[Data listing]

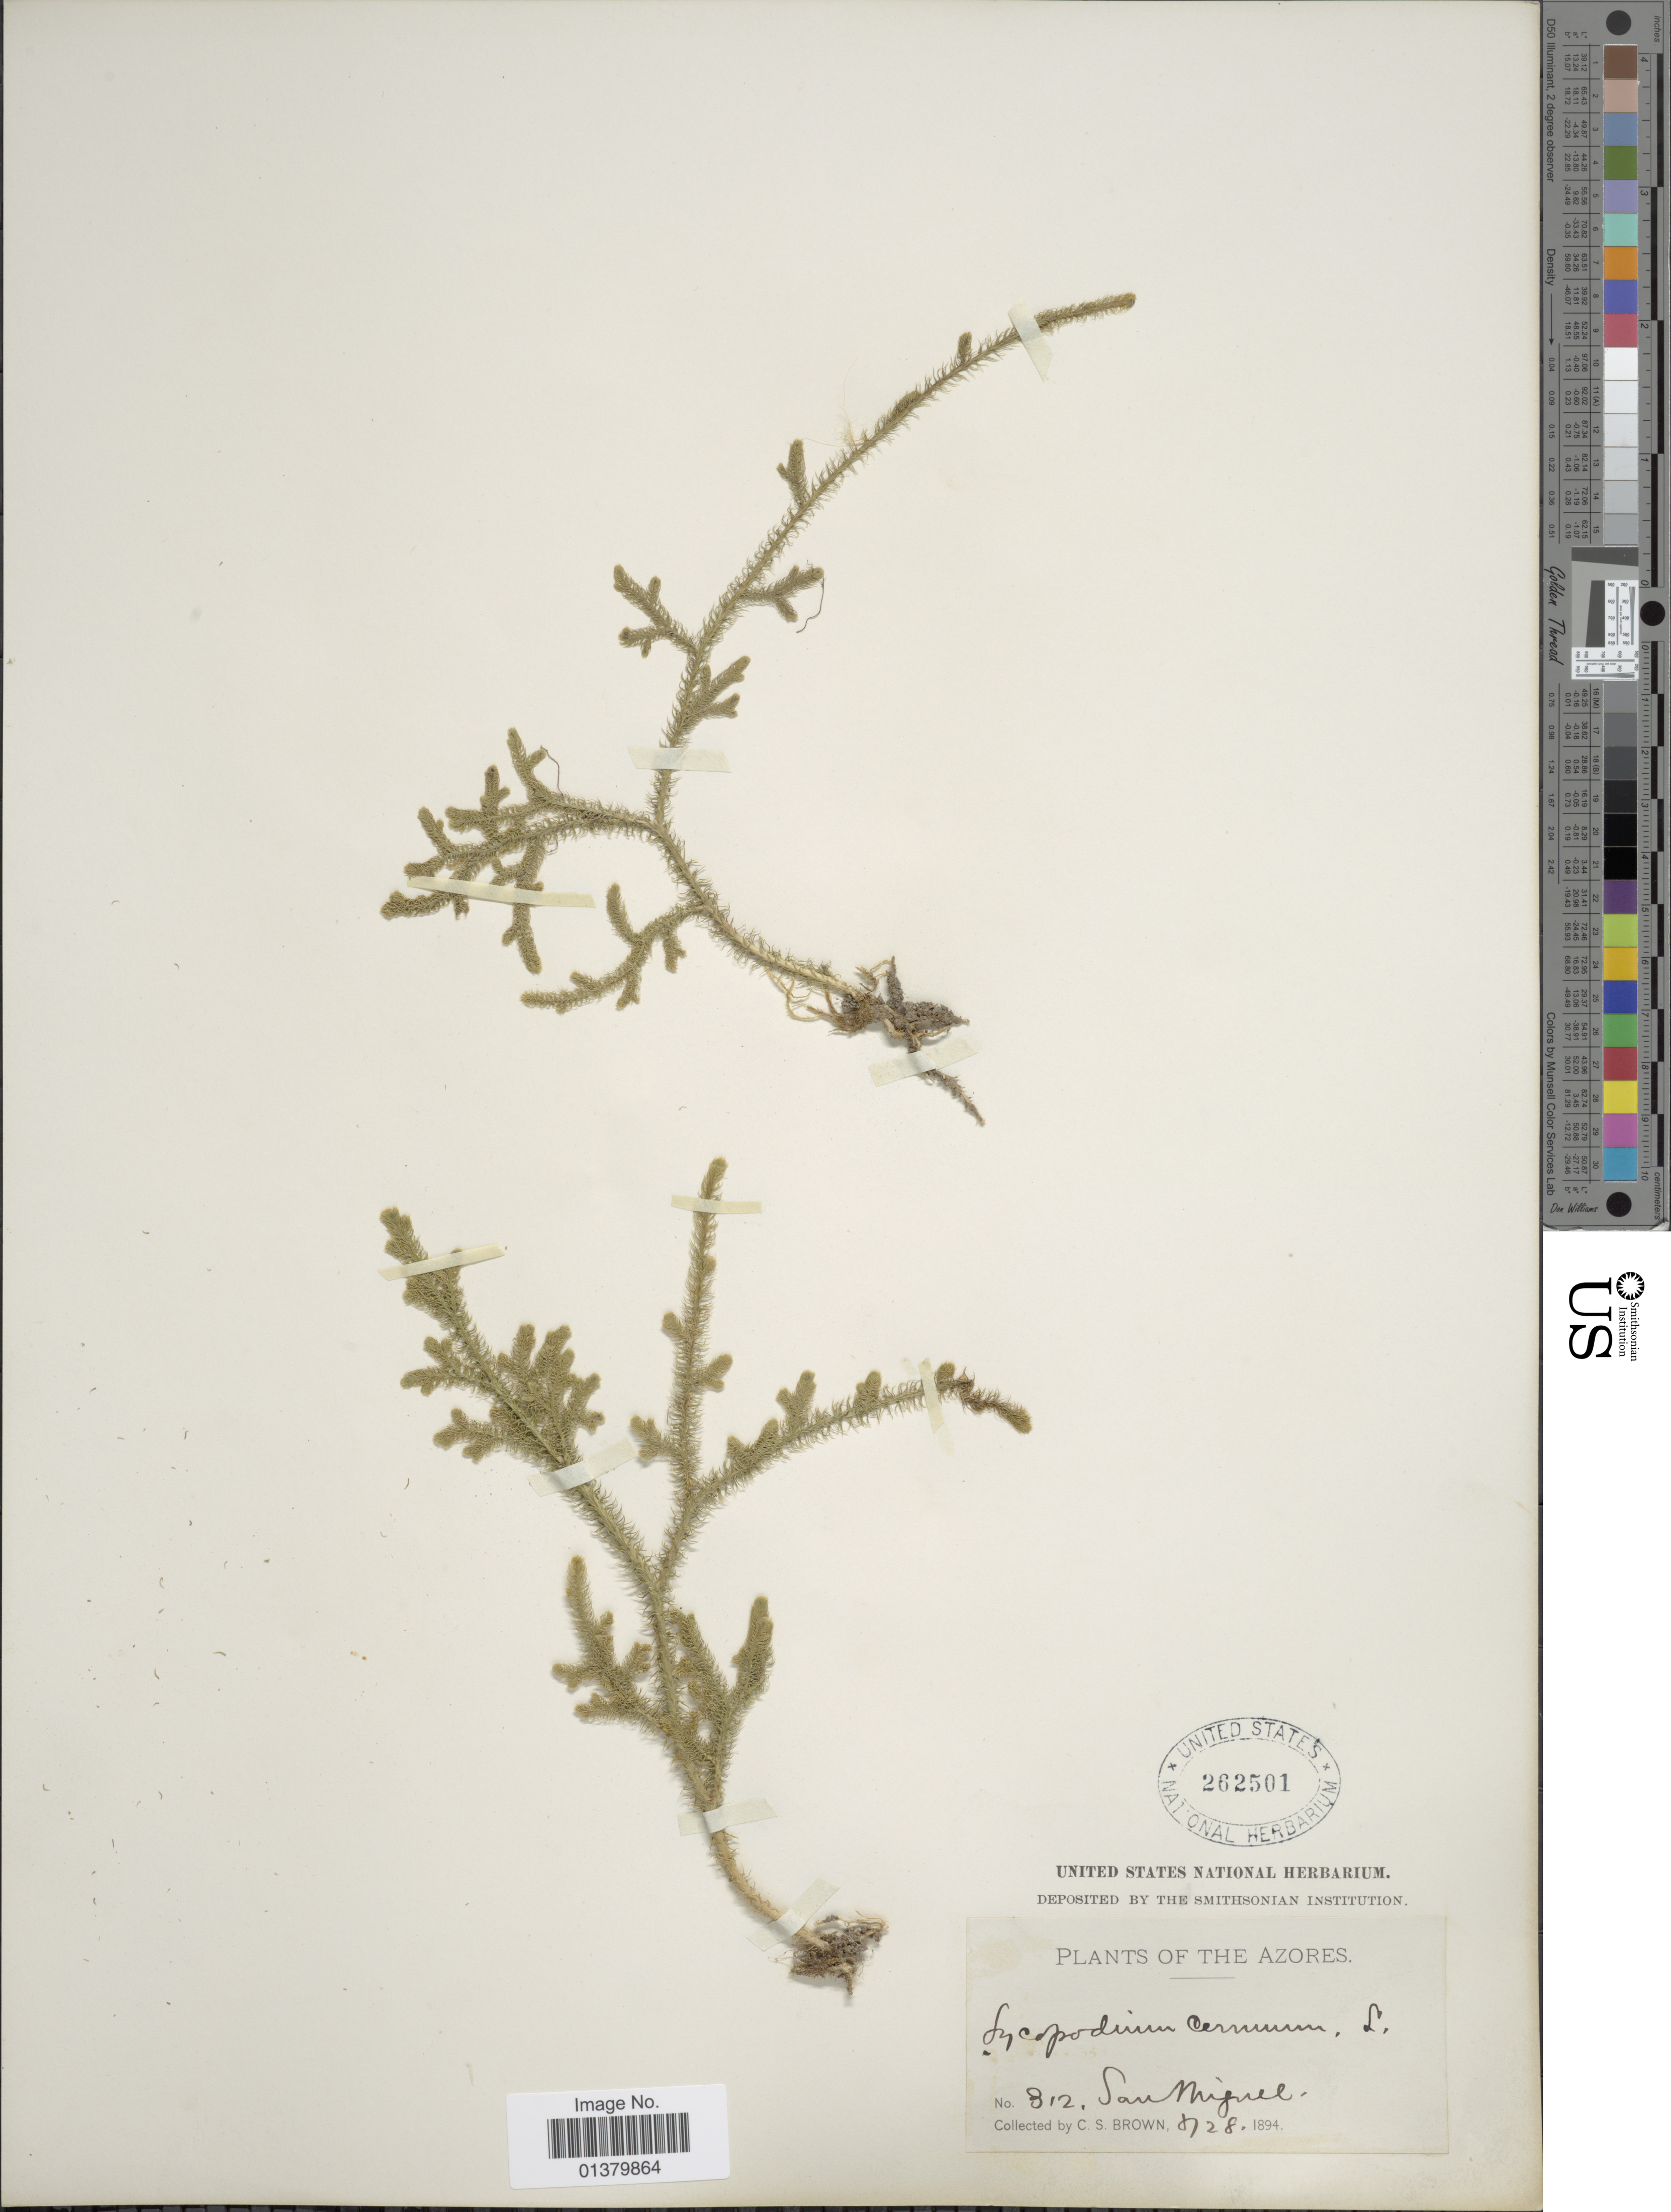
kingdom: Plantae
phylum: Tracheophyta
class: Lycopodiopsida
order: Lycopodiales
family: Lycopodiaceae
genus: Palhinhaea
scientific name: Palhinhaea cernua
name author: (L.) Vasc. & Franco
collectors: C. S. Brown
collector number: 312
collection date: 1894-08-28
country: Portugal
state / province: Azores (Aut. Reg.)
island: São Miguel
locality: San Miguel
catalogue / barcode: US 262501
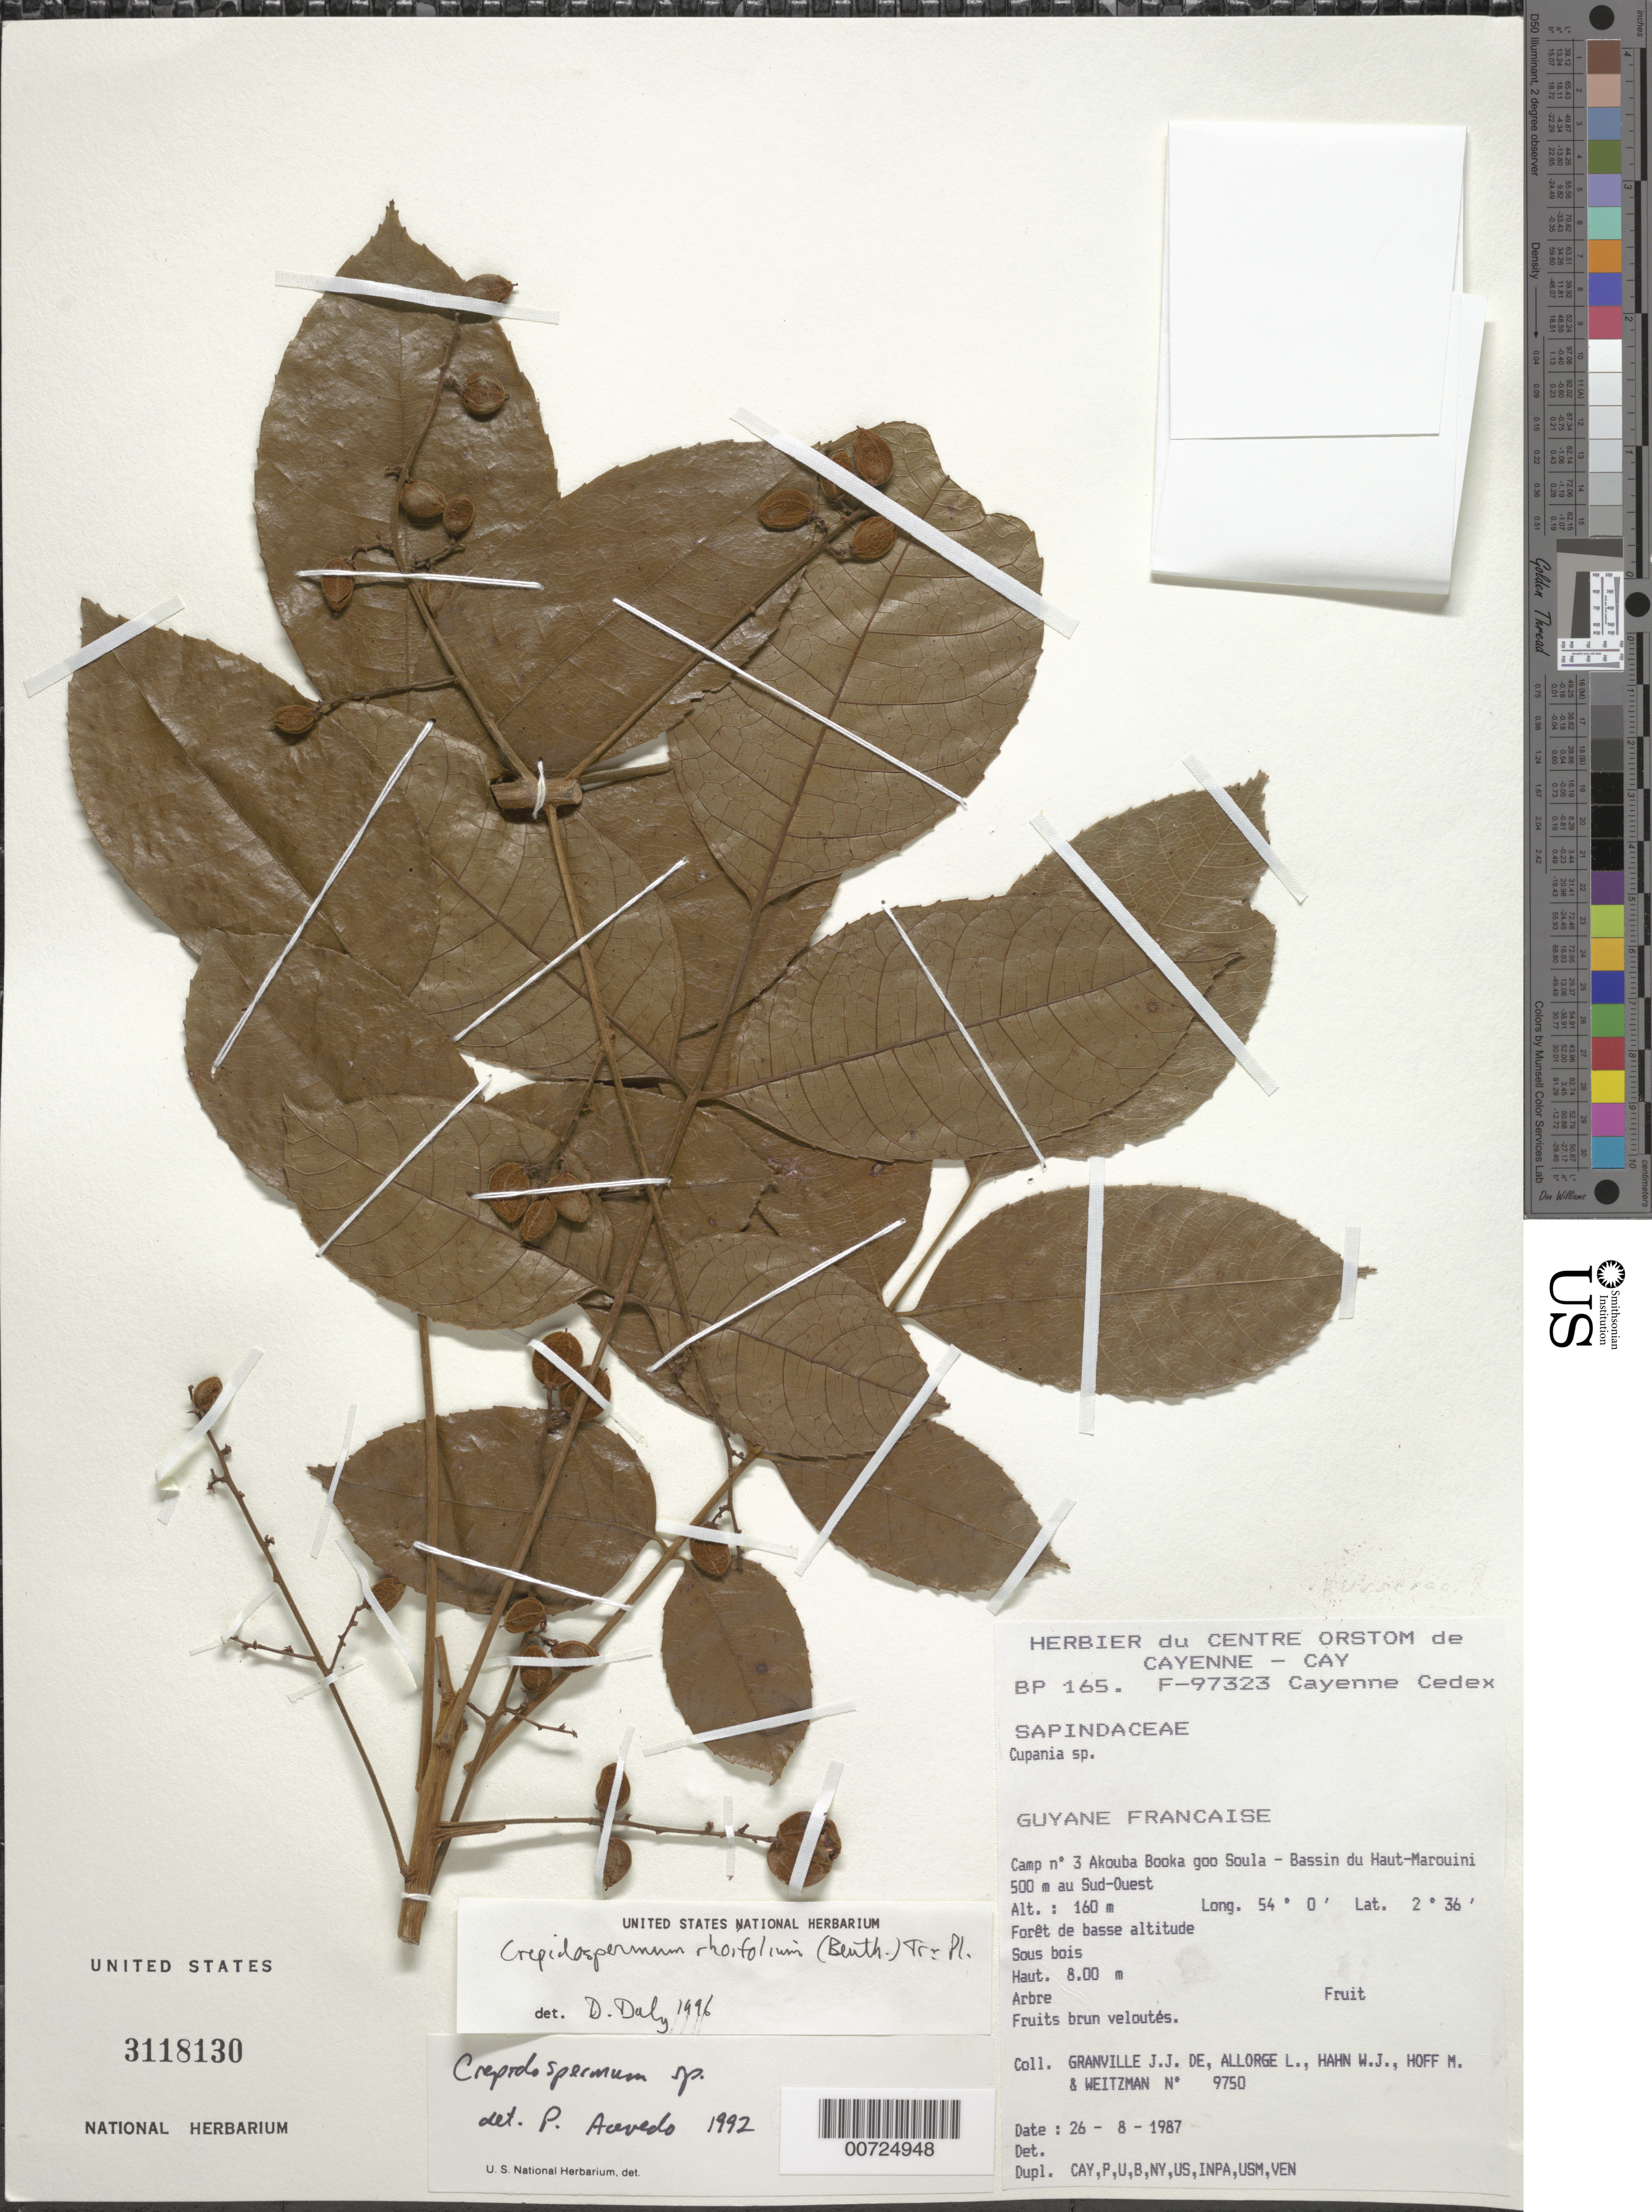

__WHAT TO DO__: Rewrite each line of the data listing above as a row in a Markdown table with the columns "Row" and "Line", numbering the rows in order. Skip any blank lines and leave the pictures out.

__THE RESPONSE__:
| Row | Line |
|---|---|
| 1 | kingdom: Plantae |
| 2 | phylum: Tracheophyta |
| 3 | class: Lycopodiopsida |
| 4 | order: Lycopodiales |
| 5 | family: Lycopodiaceae |
| 6 | genus: Palhinhaea |
| 7 | scientific name: Palhinhaea cernua |
| 8 | name author: (L.) Vasc. & Franco |
| 9 | collectors: C. S. Brown |
| 10 | collector number: 312 |
| 11 | collection date: 1894-08-28 |
| 12 | country: Portugal |
| 13 | state / province: Azores (Aut. Reg.) |
| 14 | island: São Miguel |
| 15 | locality: San Miguel |
| 16 | catalogue / barcode: US 262501 |